# 28" Backs for trail riding???



## Nate_1503 (Jan 17, 2012)

alright I love them Backs make any bike look amazing but my concern is how do they do on trails? i ride some deep thick geewy mud and some fields and just trails in the woods and hunting clubs. Have about 30 miles around the house that is able to be ridden slightly illegally but its mixed w/ everything... I am worried that they will not last of the gravel and trails? and will be a tank on the trails looking at all 28x10's 
thanks


----------



## Nate_1503 (Jan 17, 2012)

these are going on my brute 750 not in my signature. also would I be better off with a mega mayhem or some of that nature? I know they are a more A/T tire but Backs well they are Backs


----------



## adam6604 (Feb 5, 2012)

i have a set of 28 S/W backs on my current 750 and had them on my last 650. i find they really aren't that bad of a tire overall. only complaint i've really seen was i can't get traction to wheelie often on hard ground, and i find that they dont climb rocky hills very well.. other then that honestly i rather enjoy driving them.. they smooth out after like 10km/h.


----------



## Nate_1503 (Jan 17, 2012)

I'm in between backs and mega mayhems at this point. Megas have great reviews and look to be a good all around tire but backs are just nasty...


----------



## J2! (May 8, 2010)

I run 28 backs on trails and mud. They are a little rough until about 10mph but after that they ride fine.
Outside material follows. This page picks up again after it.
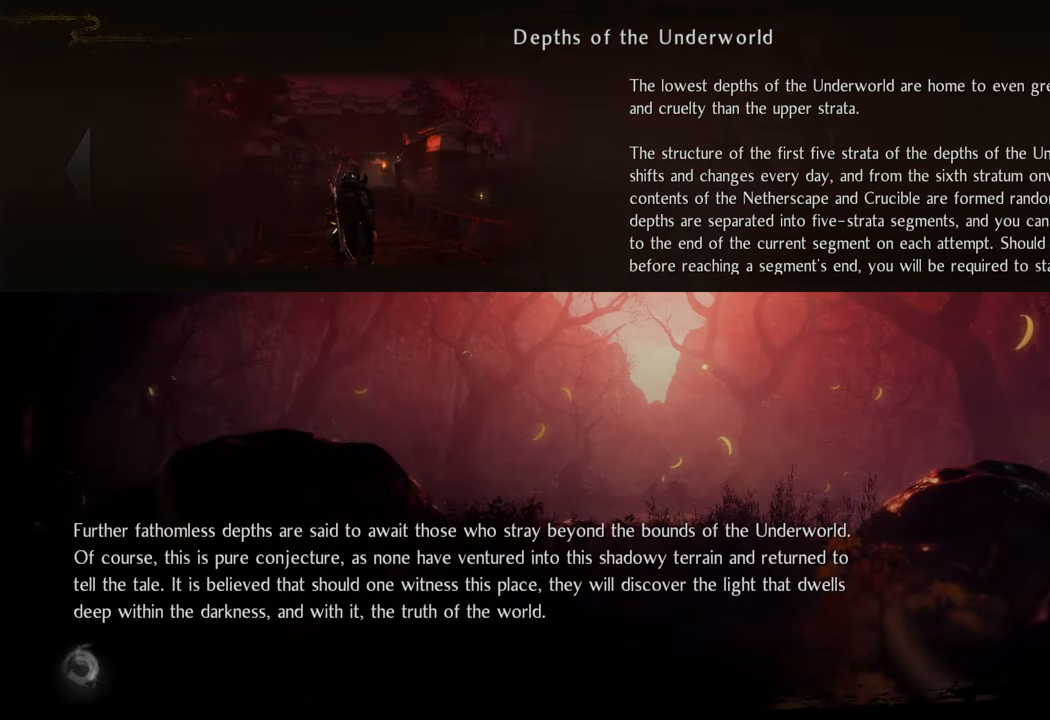
{"buttons": [], "left_stick": "center", "right_stick": "center", "events": []}
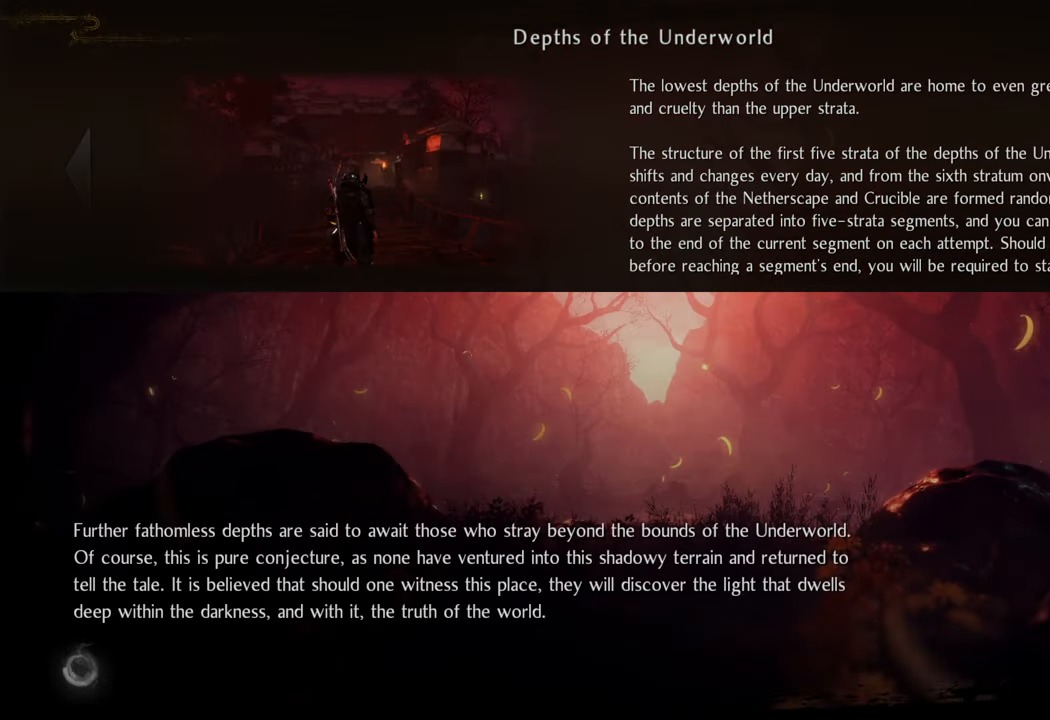
{"buttons": [], "left_stick": "center", "right_stick": "center", "events": []}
And no dirt roads won't wear them out prematurely. When you are riding trails and then get to the thick stuff you'll be glad you have them.. LOL And Adam is right they aren't worth a crap for climbing rocks, just not enough rubber on the ground, but I'm not much of a hill climber anyway, I would rather play in the mud, so they suit me fine.


----------



## Nate_1503 (Jan 17, 2012)

No rocks down this way so I should be good


----------



## adam6604 (Feb 5, 2012)

buddy of mine has zilla's, ( he had mayhems ) and his wife has mudlites on there brutes and im happy i ran silverbacks with them the last trip. had no problem riding with them but when we hit the mud/skeg i was very happy i had the backs on. wouldnt sell them other then the fact i have 31 outlaws coming. been honestly an awesome tire.


----------



## Polaris425 (Dec 16, 2004)

no no no no no. lol They will suck on trails.


----------



## tate (Jul 29, 2012)

I took my backs out for 1the ride and that was enough of that. When the *** end passes the front end in a corner you'll understand why I only used them 1time. I use a a set of 589s for my trail tire. They do alright but you can't compare them to a back in the mud


----------



## NMKawierider (Apr 11, 2009)

I can't imagine using anything like that for any serious trail riding.


----------



## gav09 (Feb 1, 2012)

they're not a trail tire for sure.


----------



## walker (Apr 5, 2009)

thats whats on my wifes can am and i like em . to me they pull better than my 30's.. i would trail ride with them..


----------



## 03maxpower (Jun 6, 2010)

Go with terminators. I love mine and they are an awesome all around tire that you can go deep in the mud with


----------



## BIGPUN (Dec 20, 2008)

Do u have 28" terms? I heard the 29.5 r unstable above 35 mph


----------



## Waddaman (Oct 3, 2010)

28 backs are a very hard tire. They're rough as hell up to id say about 5-8 mph. After that there are quite smooth running on flat ground.

As for absorbing rock and things on the trail.. no go. They are as stiff as a board, even if you run NO air in them.

They do work quite well in the mud.. they dig a little bit more then laws but they pull good as well. They wear above average, not perfect because the center lug is always contacting and always wearing.


----------